** TEXTAUSZUG **
Fit und wach, im dunklen Anzug und mit Bühnen-Make-up schritt der 43-Jährige ans Pult und begann seine Eröffnungsrede mit einem historischen Vergleich zu Abraham Lincoln 1860, als die Sklavereifrage die Nation entzweite. Kennedy schlug einen Bogen zum Kampf gegen den Kommunismus, der die westliche Welt versklaven wolle. Stets sprach er direkt in die Kamera zu den Zuschauern.

** Gespeicherte Dateneinträge **
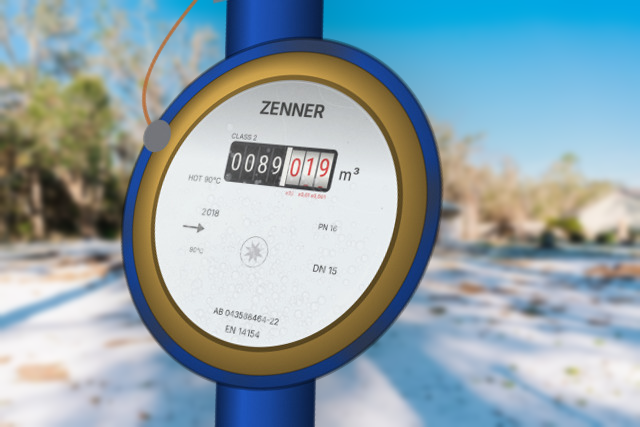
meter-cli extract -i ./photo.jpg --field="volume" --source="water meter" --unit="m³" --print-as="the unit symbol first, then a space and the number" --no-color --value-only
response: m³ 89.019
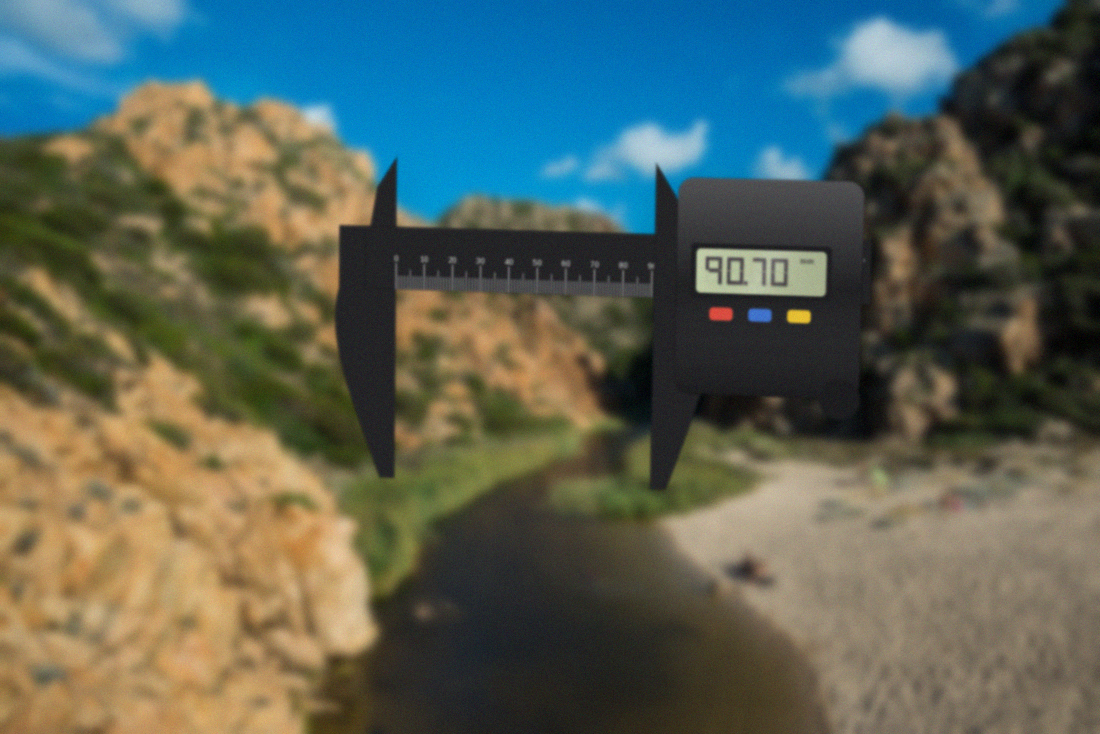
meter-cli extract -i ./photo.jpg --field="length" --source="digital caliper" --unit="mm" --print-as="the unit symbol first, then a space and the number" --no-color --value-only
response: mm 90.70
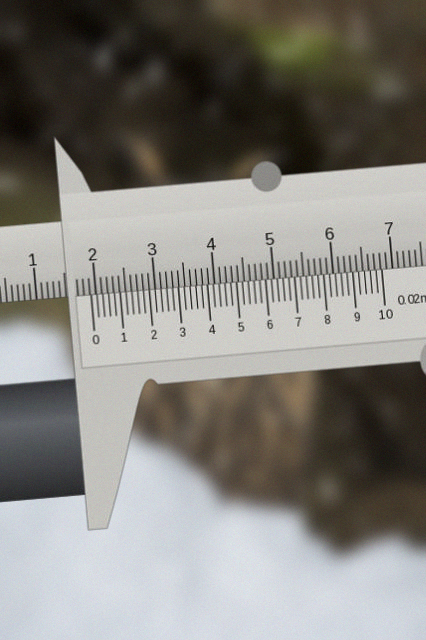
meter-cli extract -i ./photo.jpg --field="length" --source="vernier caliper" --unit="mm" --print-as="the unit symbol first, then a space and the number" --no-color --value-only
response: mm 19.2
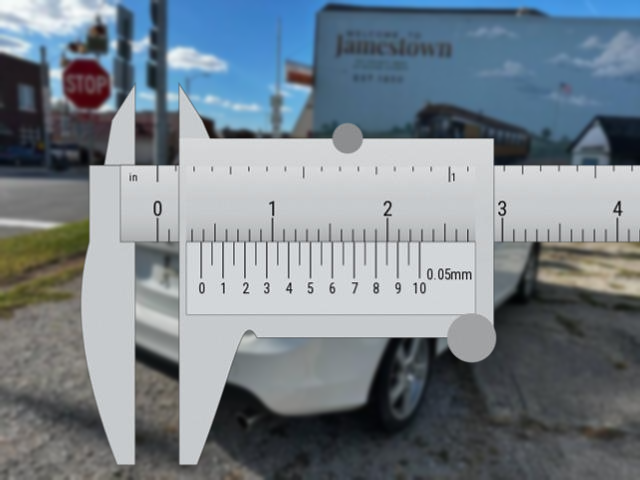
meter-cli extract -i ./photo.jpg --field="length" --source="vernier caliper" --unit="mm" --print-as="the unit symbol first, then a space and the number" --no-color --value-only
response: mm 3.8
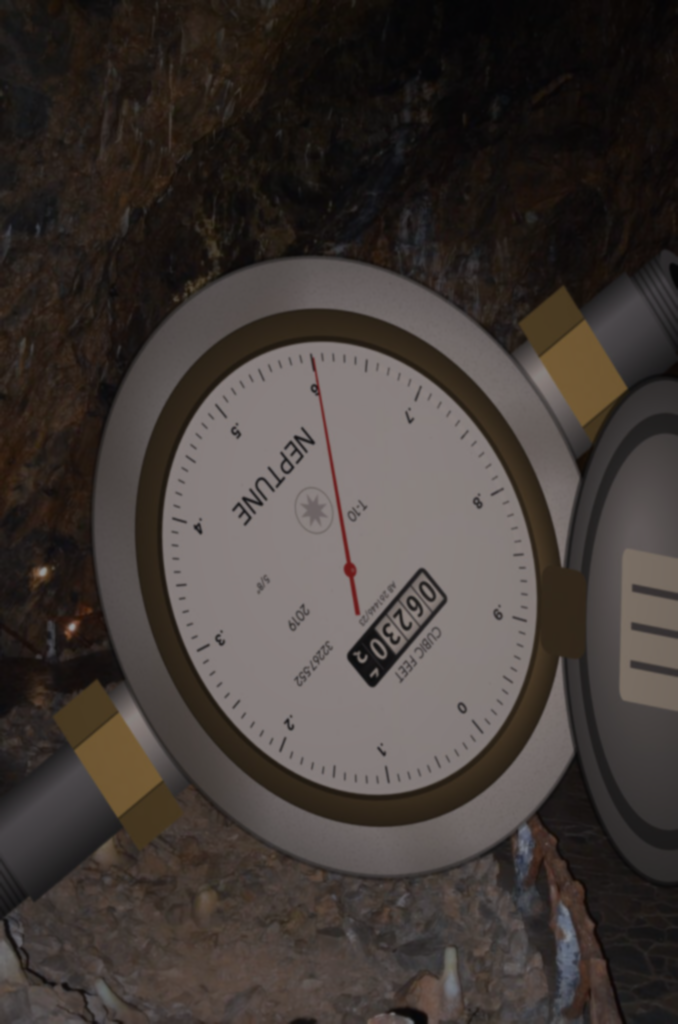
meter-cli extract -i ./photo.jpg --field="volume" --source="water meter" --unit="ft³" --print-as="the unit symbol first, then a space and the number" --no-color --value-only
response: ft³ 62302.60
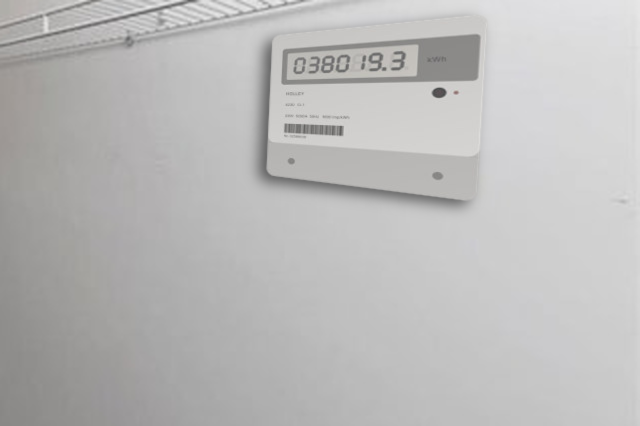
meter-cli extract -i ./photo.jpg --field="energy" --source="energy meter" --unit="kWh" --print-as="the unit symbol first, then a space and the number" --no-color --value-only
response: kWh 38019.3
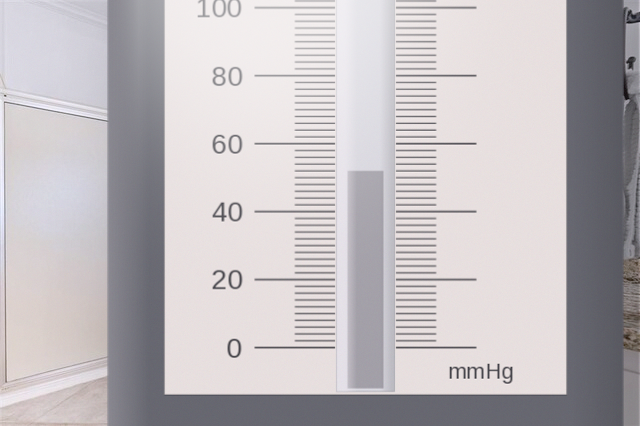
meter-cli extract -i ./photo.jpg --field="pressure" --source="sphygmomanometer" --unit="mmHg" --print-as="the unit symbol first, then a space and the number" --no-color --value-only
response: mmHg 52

** AUFTRAG 1 **
Mit welchem historischen Vergleich begann der 43-Jährige im Textauszug über Kennedys Eröffnungsrede seine Rede?
** AUFTRAG 2 **
Setze den Textauszug über Kennedys Eröffnungsrede im gleichen Stil fort.

** ANTWORT 1 **
Mit einem Vergleich zu Abraham Lincoln 1860, als die Sklavereifrage die Nation entzweite.

** ANTWORT 2 **
Nixon verhaspelte sich gleich bei seiner Einstiegsrede und versprach sich dann bei einer Frage zur staatlichen Unterstützung der Bauern: Man müsse die Farmer loswerden – schnelle Korrektur: Deren Produktionsüberschüsse müsse man abschaffen. Nun rächte sich, dass Nixon auf Make-up verzichtet hatte. Auf seinem Kinn glänzte schon in den ersten Minuten eine Schweißperle. Mit einem Taschentuch tupfte er den Schweiß ab. Die Kamera hielt darauf. Auch sein Bartschatten trat immer deutlicher hervor.
„George Washington hätte eine TV-Debatte verloren“
Kennedy und Nixon nahmen Stellung zur Staatsverschuldung, Bildung und Bezahlung von Lehrern, zur Krankenversicherung und dazu, wie Amerika angesichts des gefürchteten Kommunismus ein starkes, selbstbewusstes Land sein könne. „Senator Kennedy und ich stimmen in den Zielen überein. Es sind die Mittel, bei denen wir uns unterscheiden“, sagte Nixon.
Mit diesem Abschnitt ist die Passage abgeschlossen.